株式会社ナピル
2026年9月11日

分散型エネルギーリソースを制御する「ENECloud EMS / VPP API」の仕様を公開

株式会社ナピル(本社:東京都、以下「当社」)は、当社が提供するエネルギーマネジメントシステム(EMS)および対応ハードウェア機器を、外部のVPPプラットフォームから制御・モニタリングするための連携API仕様「ENECloud EMS / VPP API」を一般公開いたしました。

本仕様は、CC BY 4.0(クリエイティブ・コモンズ 表示 4.0 国際)のライセンスに基づき公開しています。

今回の仕様公開により、VPPアグリゲーター(特定卸供給事業者)は、当社との契約前の段階から、APIの制御仕様やデータフォーマットなどの仕様を事前に確認できるようになります。

これにより、接続可否の事前検証(PoC)やシステム連携に必要となる要件整理、見積もり、設計・開発にかかる工数を大幅に削減し、分散型エネルギーリソース(DER)の市場投入およびサービス展開の迅速化を支援します。

本仕様およびENECloudの特長

■ 需給調整市場・JEPXに対応したデータ体系
需給調整市場(一次調整力~三次調整力)、JEPX(スポット市場・時間前市場)、ネガワット取引などに必要となる制御・計測データを、統一的なデータ体系として定義しています。

また、30分コマ単位での実績検証(ベースラインとの比較)に必要となる高精度な計測データの取得や、運転計画の登録に対応したAPIを提供します。

■ ハードウェアとソフトウェアを一体化した高度なリソース制御
蓄電池、発電設備、需要家設備など、多様なDERを「統一リソースモデル」として抽象化し、共通のAPIインターフェースから制御・モニタリングすることが可能です。

単一のハードウェア機器で構成されるサイトから、複数種類の機器が混在する複合サイトまで、同一のAPIインターフェースを通じて、安定した応答性と制御精度を実現します。

■ 導入検討・検証フェーズのリードタイムを短縮
本仕様には、OpenAPI 3.1.0に準拠した機械可読な仕様ファイルを同梱しています。
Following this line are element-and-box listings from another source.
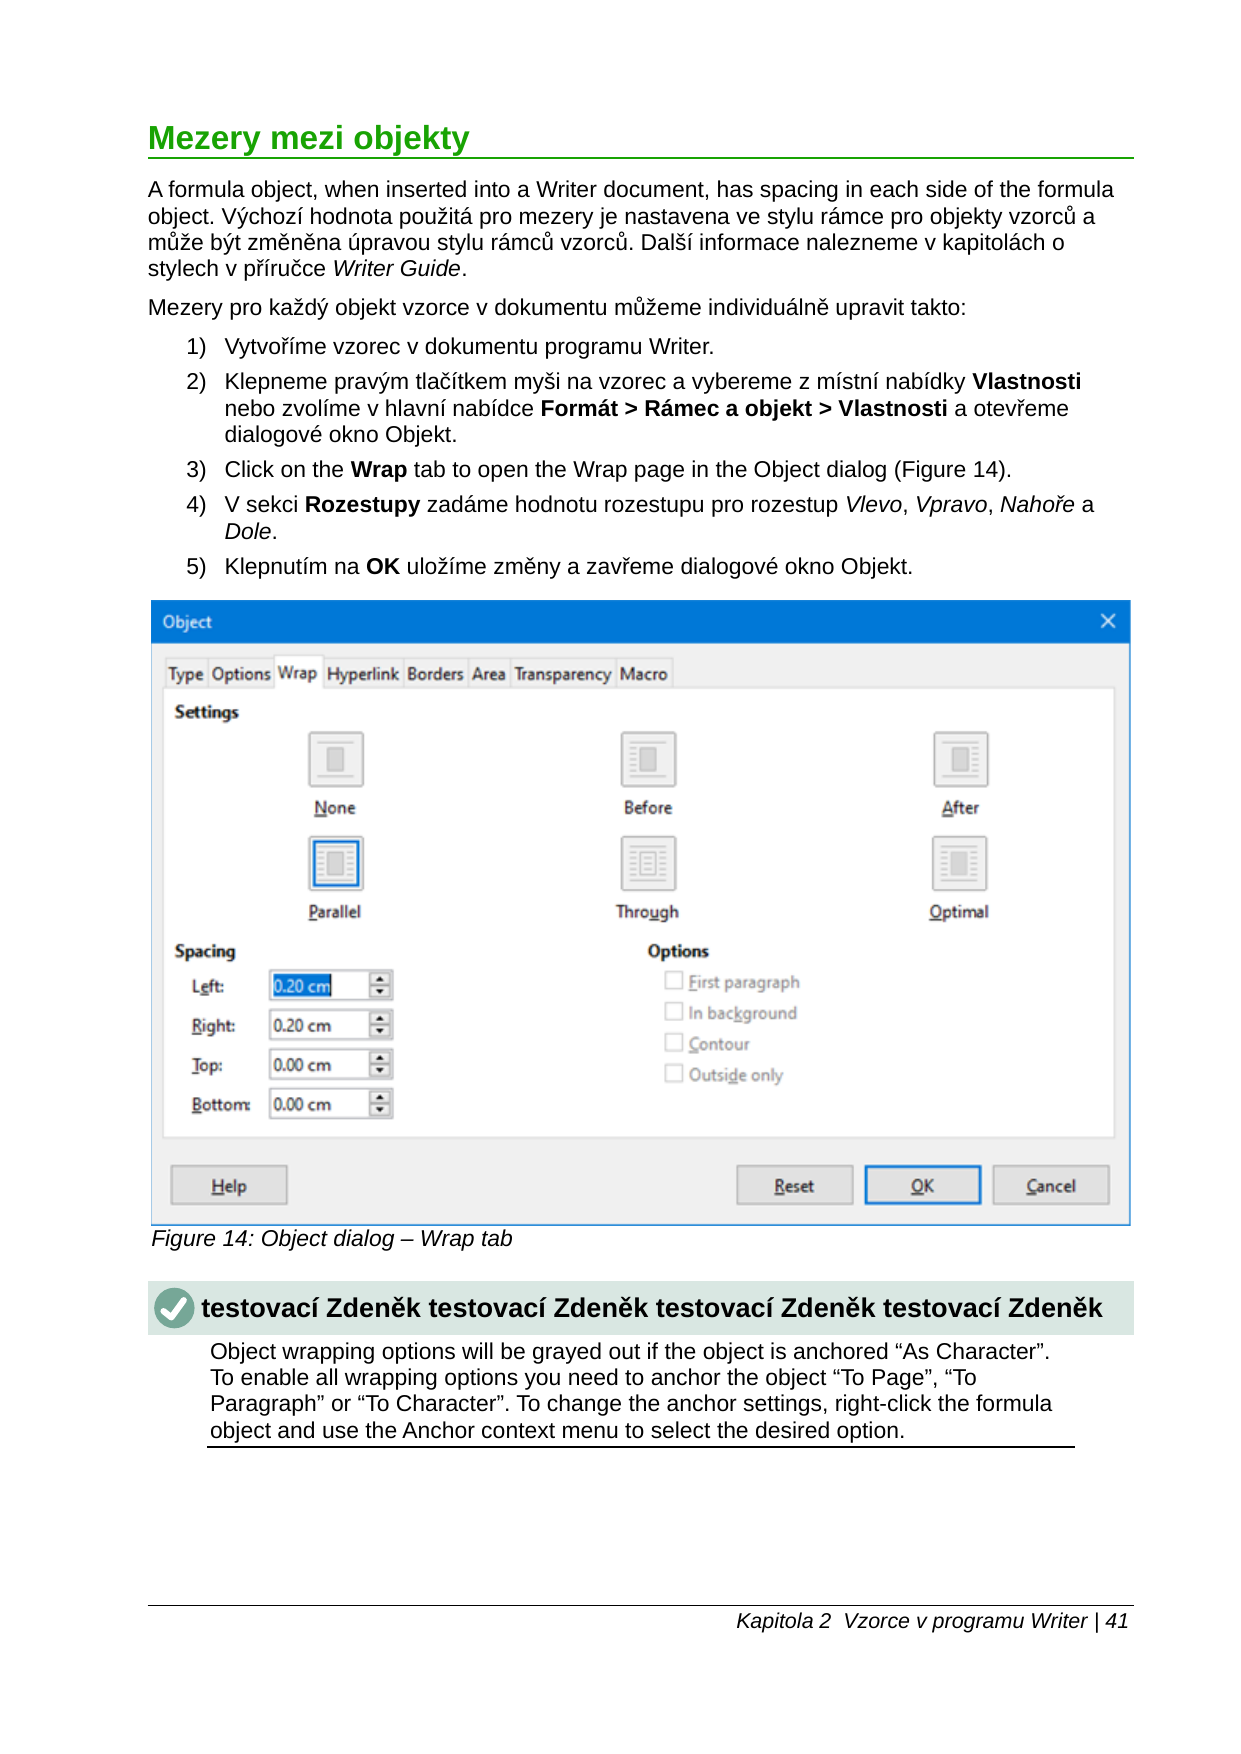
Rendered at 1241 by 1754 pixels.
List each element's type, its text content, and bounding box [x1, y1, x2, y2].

subtitle testovací Zdeněk testovací Zdeněk testovací Zdeněk testovací Zdeněk [148, 1281, 1134, 1335]
list Klepneme pravým tlačítkem myši na vzorec a vybereme z místní nabídky Vlastnosti nebo zvolíme v hlavní nabídce Formát > Rámec a objekt > Vlastnosti a otevřeme dialogové okno Objekt. [207, 368, 1134, 447]
list Klepnutím na OK uložíme změny a zavřeme dialogové okno Objekt. [207, 553, 1134, 579]
text A formula object, when inserted into a Writer document, has spacing in each side of the formula object. Výchozí hodnota použitá pro mezery je nastavena ve stylu rámce pro objekty vzorců a může být změněna úpravou stylu rámců vzorců. Další informace nalezneme v kapitolách o stylech v příručce Writer Guide. [148, 176, 1134, 282]
text Mezery pro každý objekt vzorce v dokumentu můžeme individuálně upravit takto: [148, 294, 1134, 321]
subtitle Mezery mezi objekty [148, 118, 1134, 157]
list V sekci Rozestupy zadáme hodnotu rozestupu pro rozestup Vlevo, Vpravo, Nahoře a Dole. [207, 491, 1134, 544]
text Figure 14: Object dialog – Wrap tab [151, 1226, 1131, 1252]
picture [151, 600, 1131, 1226]
list Vytvoříme vzorec v dokumentu programu Writer. [207, 333, 1134, 359]
list Click on the Wrap tab to open the Wrap page in the Object dialog (Figure 14). [207, 456, 1134, 483]
text Object wrapping options will be grayed out if the object is anchored “As Character”. To enable all wrapping options you need to anchor the object “To Page”, “To Paragraph” or “To Character”. To change the anchor settings, right-click the formula object and use the Anchor context menu to select the desired option. [207, 1335, 1075, 1446]
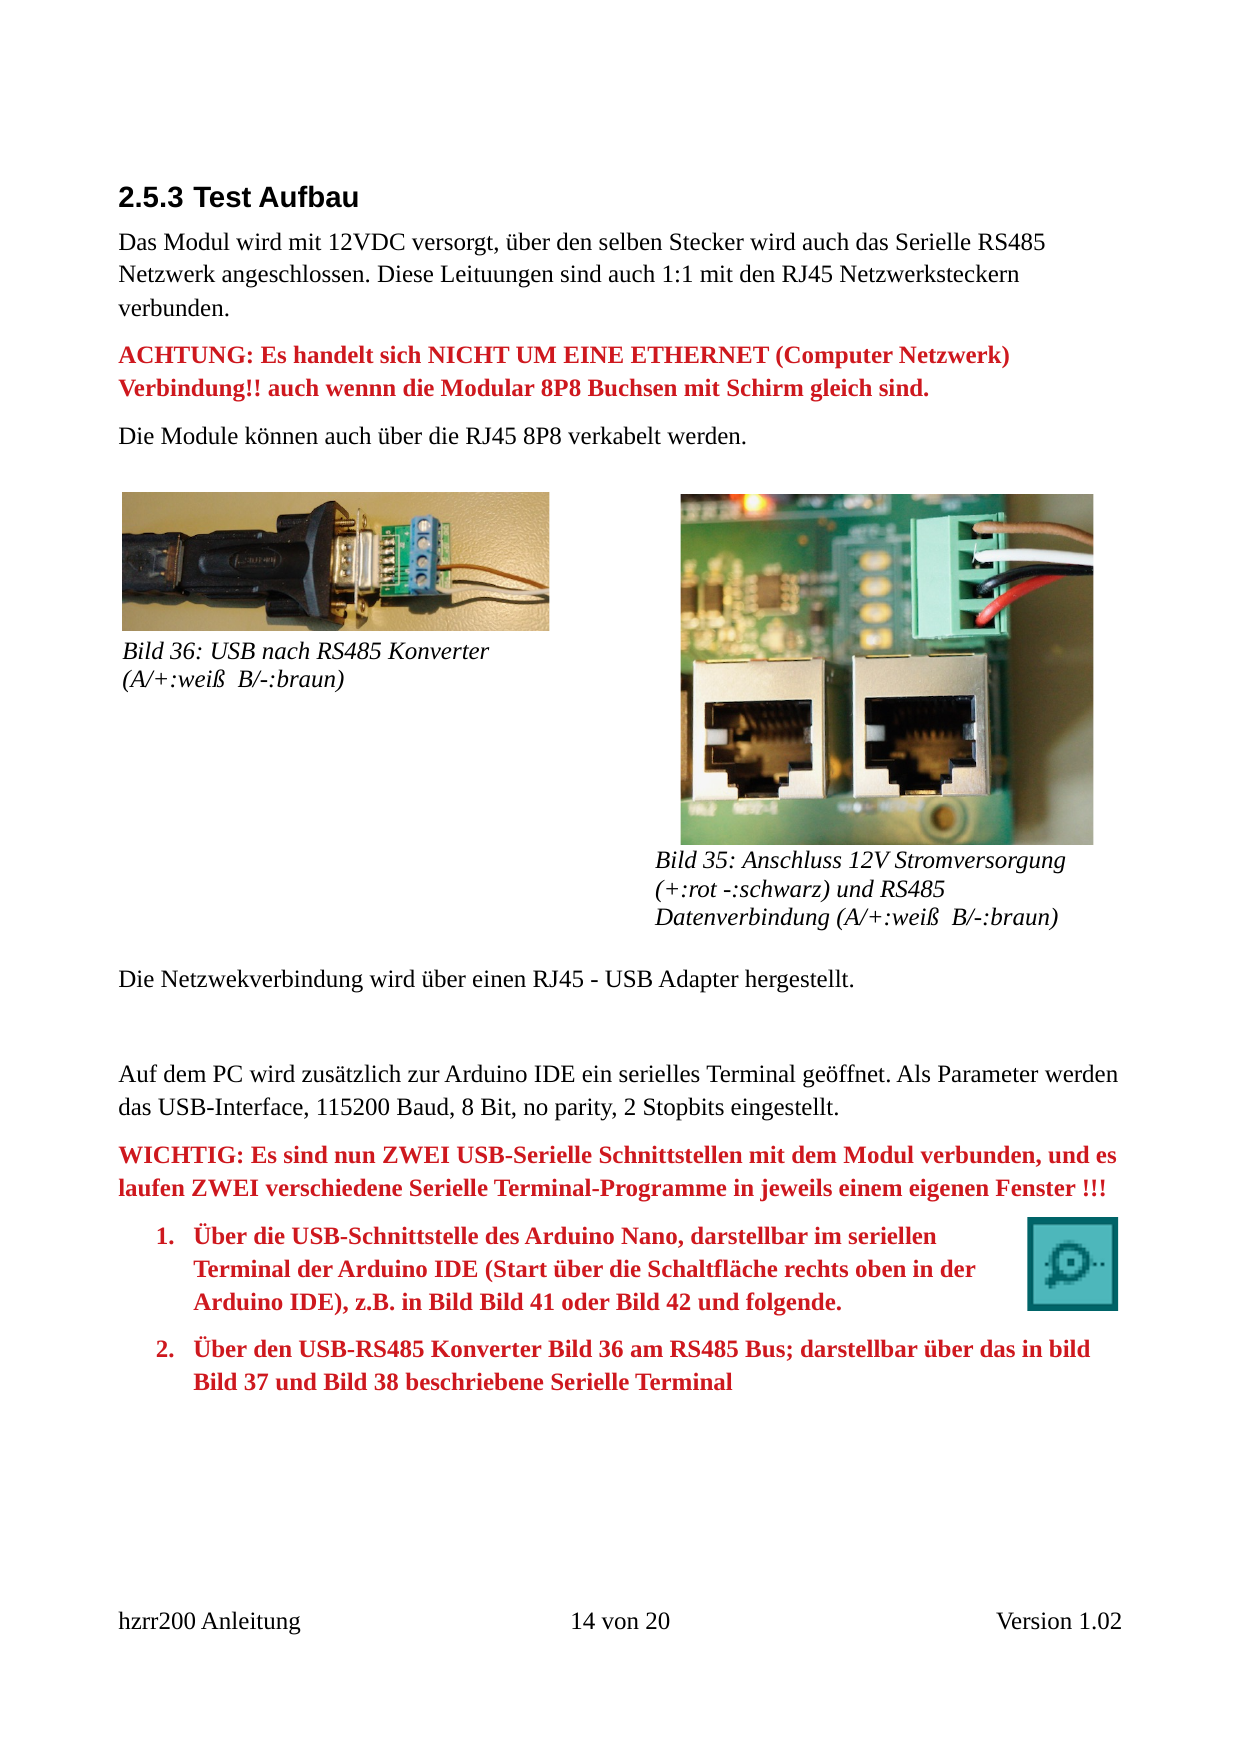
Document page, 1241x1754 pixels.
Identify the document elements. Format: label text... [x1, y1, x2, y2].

これにより、VPPアグリゲーター側の開発チームは、仕様に基づいたモックサーバーの構築やクライアントコードの自動生成などを行うことができ、実機接続前の導入検証やシステム開発を効率的に進めることが可能です。

仕様書の公開先およびご利用について

仕様書(GitHub)
「ENECloud EMS / VPP API」の仕様書は、以下のGitHubリポジトリにて公開しています。
▶︎ ENECloud EMS / VPP API 仕様サイト

ライセンス:CC BY 4.0

実環境(本番環境・テスト環境)のご利用について

公開されているAPI仕様は、契約前の技術検証やシステム設計・開発等にご利用いただけます。

実際のEMSおよびハードウェア機器への接続、ならびに本番環境・テスト環境におけるAPIエンドポイントのご利用には、当社との別途サービス契約が必要となります。

今後の展開

当社は、信頼性の高いEMSおよびハードウェア製品と、OpenAPIインターフェースを組み合わせたエネルギー制御基盤を提供することで、VPPアグリゲーターによるDER活用の促進を支援してまいります。

今後も、分散型エネルギーリソースの市場参加・活用を支える技術基盤の整備を進め、VPP事業者の皆さまの新たなビジネス機会の創出と、電力システムの安定化・高度化に貢献してまいります。